**To do:** Every line from the one containing "right elbow: (113, 836)" to the last line of the listing below should be given again exactly.

**Data under study:**

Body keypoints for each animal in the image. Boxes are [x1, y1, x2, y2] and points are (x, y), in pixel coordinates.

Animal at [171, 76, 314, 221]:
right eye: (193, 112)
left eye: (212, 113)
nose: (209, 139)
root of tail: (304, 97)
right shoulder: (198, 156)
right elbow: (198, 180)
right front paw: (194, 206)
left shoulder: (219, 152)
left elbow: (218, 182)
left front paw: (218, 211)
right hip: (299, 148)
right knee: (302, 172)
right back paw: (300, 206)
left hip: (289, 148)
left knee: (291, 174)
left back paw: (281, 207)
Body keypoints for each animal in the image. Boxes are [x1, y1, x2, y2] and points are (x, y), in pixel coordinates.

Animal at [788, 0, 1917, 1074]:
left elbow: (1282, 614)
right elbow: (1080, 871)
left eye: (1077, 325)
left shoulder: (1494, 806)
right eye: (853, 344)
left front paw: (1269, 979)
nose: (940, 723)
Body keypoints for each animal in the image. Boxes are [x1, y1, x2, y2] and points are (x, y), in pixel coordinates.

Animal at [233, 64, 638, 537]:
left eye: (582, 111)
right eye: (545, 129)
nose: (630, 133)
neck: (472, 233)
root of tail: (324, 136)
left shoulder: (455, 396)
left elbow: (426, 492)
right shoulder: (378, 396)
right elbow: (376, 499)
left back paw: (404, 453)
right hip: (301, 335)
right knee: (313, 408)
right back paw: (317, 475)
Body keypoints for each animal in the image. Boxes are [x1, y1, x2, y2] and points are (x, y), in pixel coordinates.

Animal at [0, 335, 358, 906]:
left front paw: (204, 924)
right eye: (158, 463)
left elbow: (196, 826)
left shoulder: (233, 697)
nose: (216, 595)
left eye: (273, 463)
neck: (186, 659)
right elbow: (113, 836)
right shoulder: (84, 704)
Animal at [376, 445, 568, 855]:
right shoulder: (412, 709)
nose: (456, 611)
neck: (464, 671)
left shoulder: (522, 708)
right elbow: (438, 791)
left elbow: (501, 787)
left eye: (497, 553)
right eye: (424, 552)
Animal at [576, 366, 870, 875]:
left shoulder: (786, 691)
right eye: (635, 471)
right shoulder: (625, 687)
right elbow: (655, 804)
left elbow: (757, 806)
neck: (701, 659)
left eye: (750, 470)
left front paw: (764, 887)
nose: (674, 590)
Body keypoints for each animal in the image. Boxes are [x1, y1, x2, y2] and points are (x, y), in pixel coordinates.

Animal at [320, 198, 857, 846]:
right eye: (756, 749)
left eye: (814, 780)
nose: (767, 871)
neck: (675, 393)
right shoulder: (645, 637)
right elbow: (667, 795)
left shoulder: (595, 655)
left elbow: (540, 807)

**Result of the exercise:**
right elbow: (113, 836)
right shoulder: (84, 704)
Animal at [376, 445, 568, 855]:
right shoulder: (412, 709)
nose: (456, 611)
neck: (464, 671)
left shoulder: (522, 708)
right elbow: (438, 791)
left elbow: (501, 787)
left eye: (497, 553)
right eye: (424, 552)
Animal at [576, 366, 870, 875]:
left shoulder: (786, 691)
right eye: (635, 471)
right shoulder: (625, 687)
right elbow: (655, 804)
left elbow: (757, 806)
neck: (701, 659)
left eye: (750, 470)
left front paw: (764, 887)
nose: (674, 590)
Body keypoints for each animal in the image. Boxes are [x1, y1, x2, y2] and points are (x, y), in pixel coordinates.

Animal at [320, 198, 857, 846]:
right eye: (756, 749)
left eye: (814, 780)
nose: (767, 871)
neck: (675, 393)
right shoulder: (645, 637)
right elbow: (667, 795)
left shoulder: (595, 655)
left elbow: (540, 807)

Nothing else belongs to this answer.